Centeio novo do Minho
cresce depressa,
acompanha a vida:
o povo está sozinho
e vai partir.

Levanta-te bem verde.
A serra tem velas
e voa com nuvens
rolando nas velas.

Ergue-te e volta outro:
o povo parte sozinho,
não parte devagarinho.
(19/4/1942)

 

Os Paraísos Artificiais

Na minha terra, não há terra, há ruas;
mesmo as colinas são de prédios altos
com renda muito mais alta.

Na minha terra, não há árvores nem flores.
As flores, tão escassas, dos jardins mudam ao mês,
e a Câmara tem máquinas especialíssimas para desenraizar as árvores.

O cântico das aves – não há cânticos,
mas só canários de 3o. andar e papagaios de 5o.
E a música do vento é frio nos pardieiros.

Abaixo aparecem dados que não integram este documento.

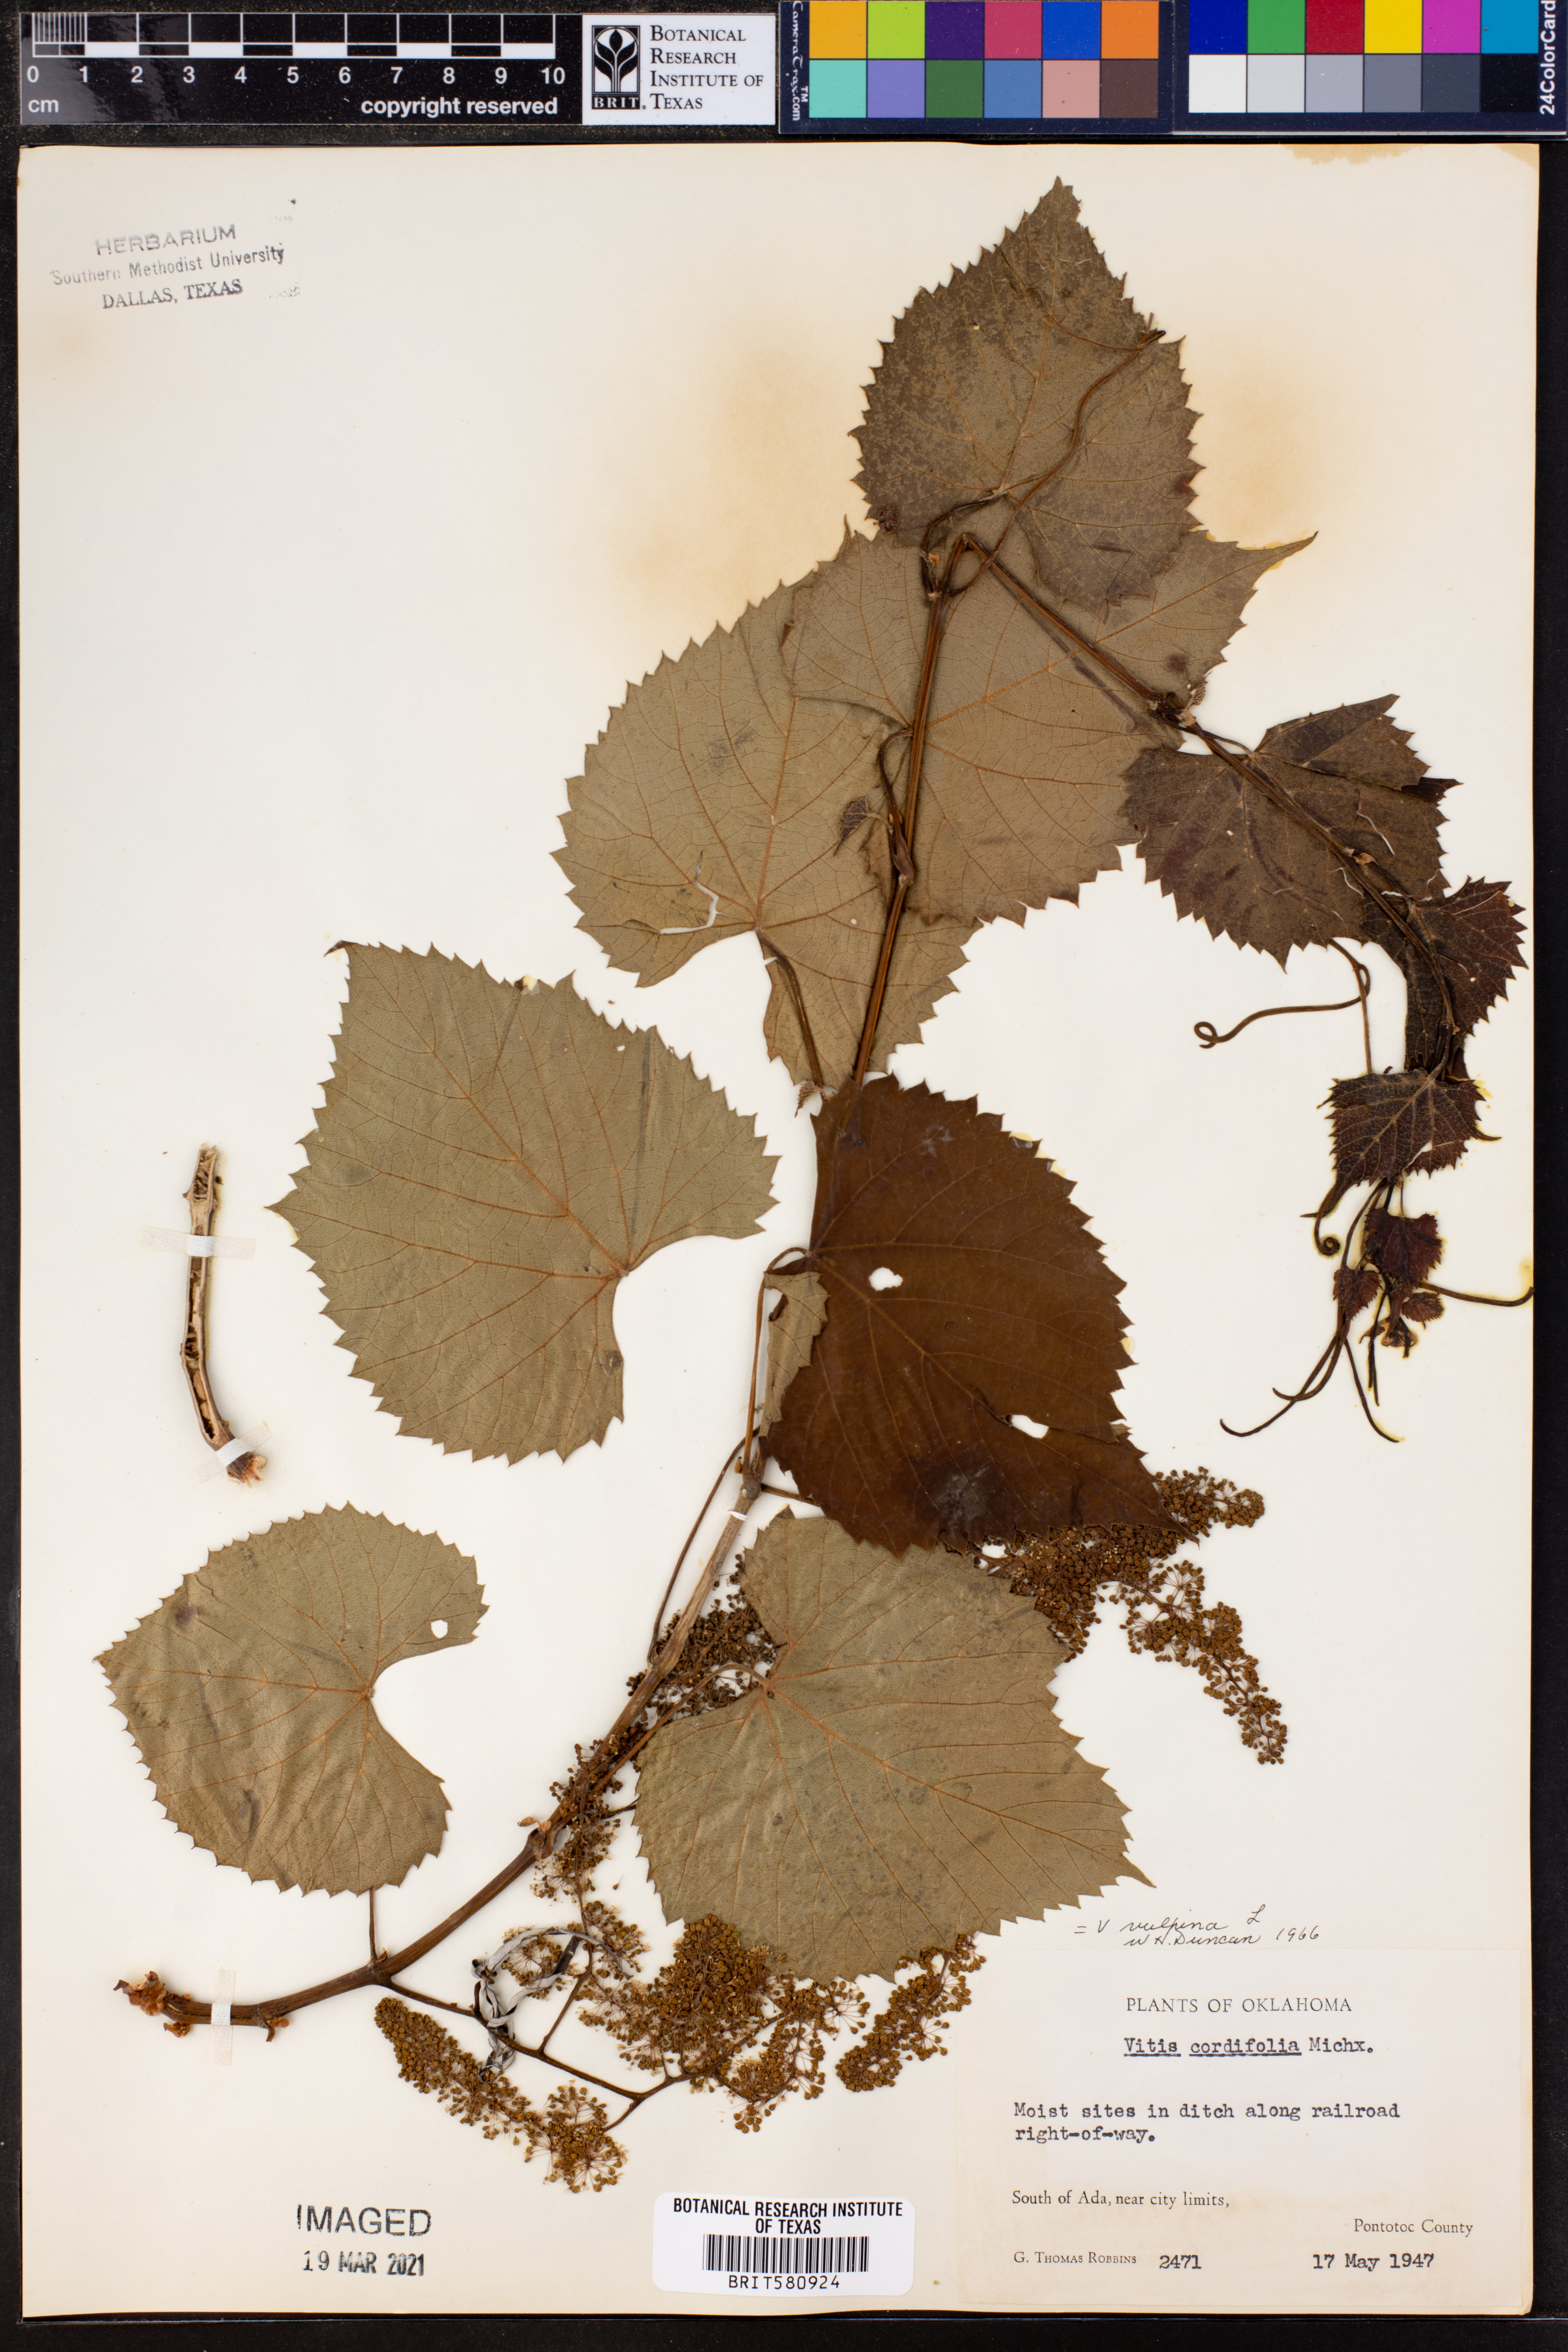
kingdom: Plantae
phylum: Tracheophyta
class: Magnoliopsida
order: Vitales
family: Vitaceae
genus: Vitis
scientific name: Vitis vulpina
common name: Frost grape
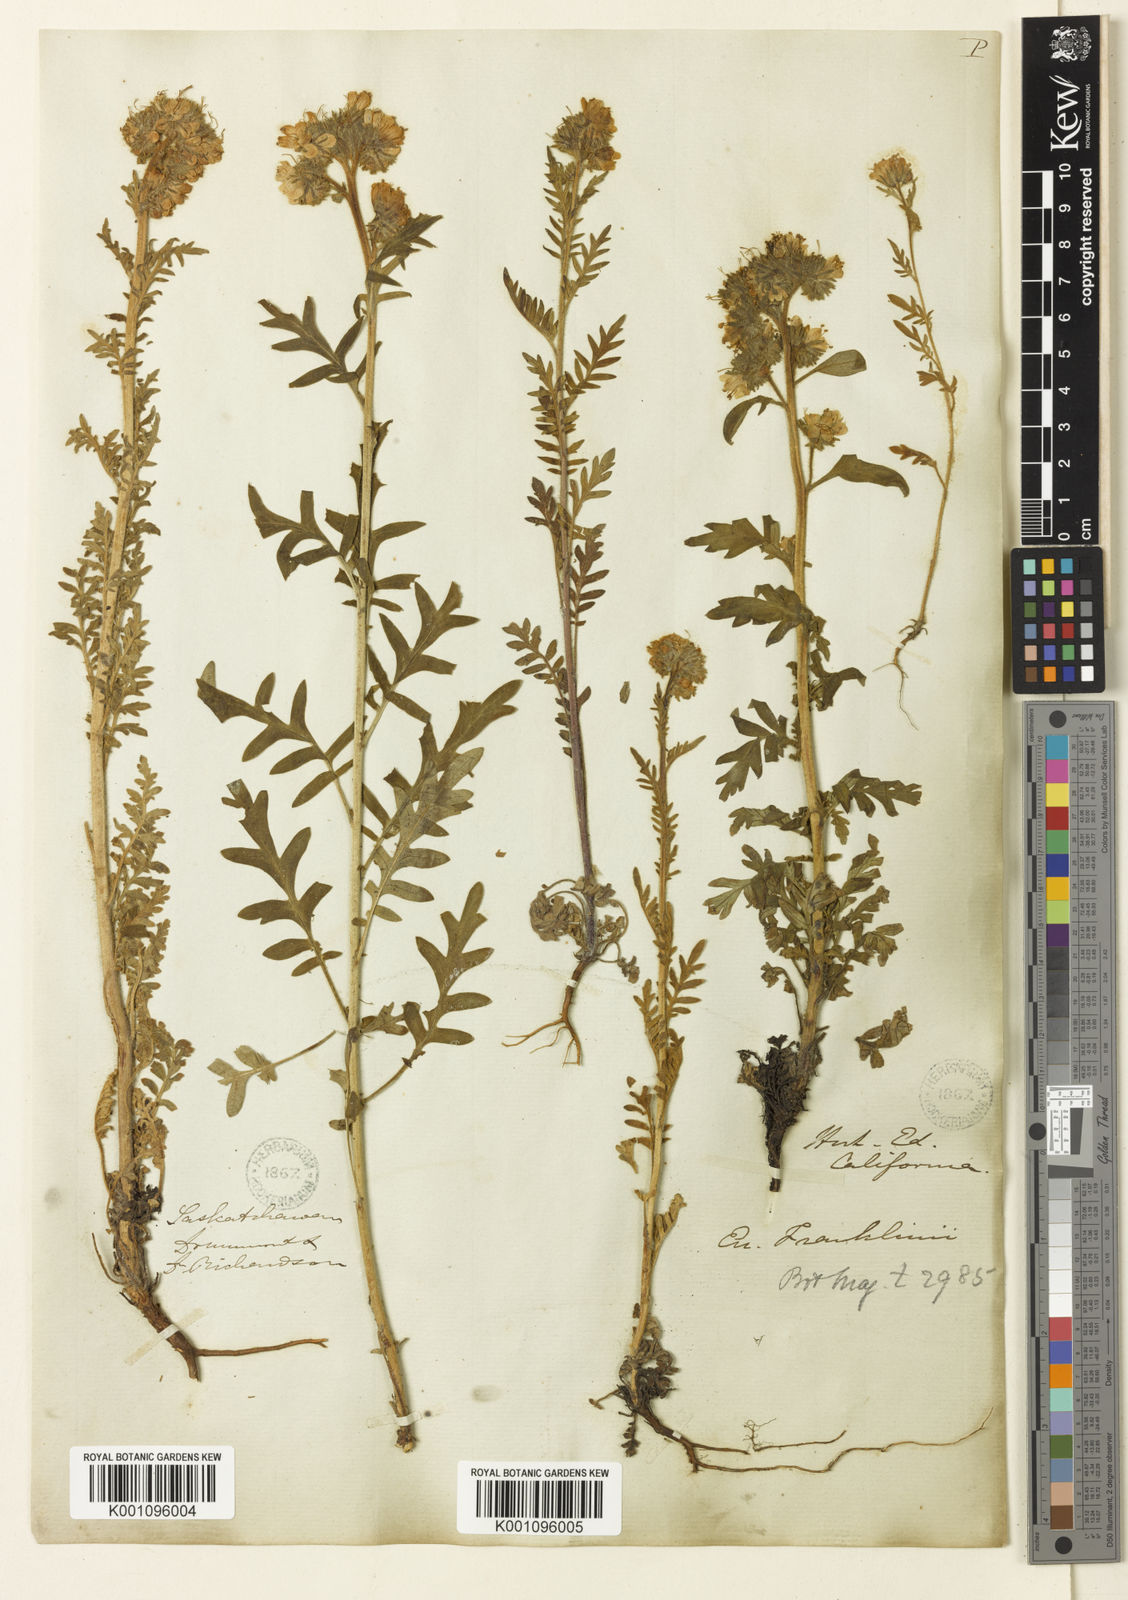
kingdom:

Na minha terra, porém, não há pardieiros,
que são todos na Pérsia ou na China,
ou em países inefáveis.

A minha terra não é inefável.
A vida da minha terra é que é inefável.
Inefável é o que não pode ser dito.
(3/5/1947)

 

De relance, o Alentejo

Um céu abafadiço, um ar de ausência
esperando nuvens imóveis no céu baixo.
A terra, já das ceifas recolhida,
alonga-se manchada a flores tardias,
roxas, vermelhas, amarelas, brancas,
como penugem de esquecida Primavera.

Por entre os campos, os cordões rugosos
dos caminhos para toda a parte,
menos para os campos, que pacientemente evitam.
Na linha do horizonte próxima ou distante
conforme as ténues cristas da planura imensa,
um claror de céu, um tufo de arvoredo,
alternadamente se tocam e se afastam.

De súbito, num alto que a planície esconde,
as casas surgem brancas e compactas.
Como surgem, mergulham
na sombra poeirenta de azinhagas em ruínas.
Ainda se demora uma torre antiga,
escura, com ameias e janelas novas,
caiadas.
Um rio se adivinha. Mas, de ao pé da ponte,
de novo apenas o ondular da terra,
um crespo recordar só de searas idas.
(30/5/1950)

 

A Portugal

Esta é a ditosa pátria minha amada. Não.
Nem é ditosa, porque o não merece.
Nem minha amada, porque é só madrasta.
Nem pátria minha, porque eu não mereço
a pouca sorte de nascido dela.

Nada me prende ou liga a uma baixeza tanta
quanto esse arroto de passadas glórias.
Amigos meus mais caros tenho nela,
saudosamente nela, mas amigos são
por serem meus amigos, e mais nada.

Torpe dejeto de romano império;
babugem de invasões; salsugem porca
de esgoto atlântico; irrisória face
de lama, de cobiça, e de vileza,
de mesquinhez, de fátua ignorância;
terra de escravos, cu pro ar ouvindo
ranger no nevoeiro a nau do Encoberto;
terra de funcionários e de prostitutas,
devotos todos do milagre, castos
nas horas vagas de doença oculta;
terra de heróis a peso de ouro e sangue,
e santos com balcão de secos e molhados
no fundo da virtude; terra triste
à luz do sol caiada, arrebicada, pulha,
cheia de afáveis para os estrangeiros
que deixam moedas e transportam pulgas,
oh pulgas lusitanas, pela Europa;
terra de monumentos em que o povo
assina a merda o seu anonimato;
terra-museu em que se vive ainda,
com porcos pela rua, em casas celtiberas;
terra de poetas tão sentimentais
que o cheiro de um sovaco os põe em transe;
terra de pedras esburgadas, secas
como esses sentimentos de oito séculos
de roubos e patrões, barões ou condes;
ó terra de ninguém, ninguém, ninguém:

eu te pertenço. És cabra, és badalhoca,
és mais que cachorra pelo cio,
és peste e fome e guerra e dor de coração.
Eu te pertenço: mas ser’s minha, não.
(Araraquara, 6/12/1961)

 

Glosa de Guido Cavalcanti

                              “Perchi’ I’ no spero di tornar giammai”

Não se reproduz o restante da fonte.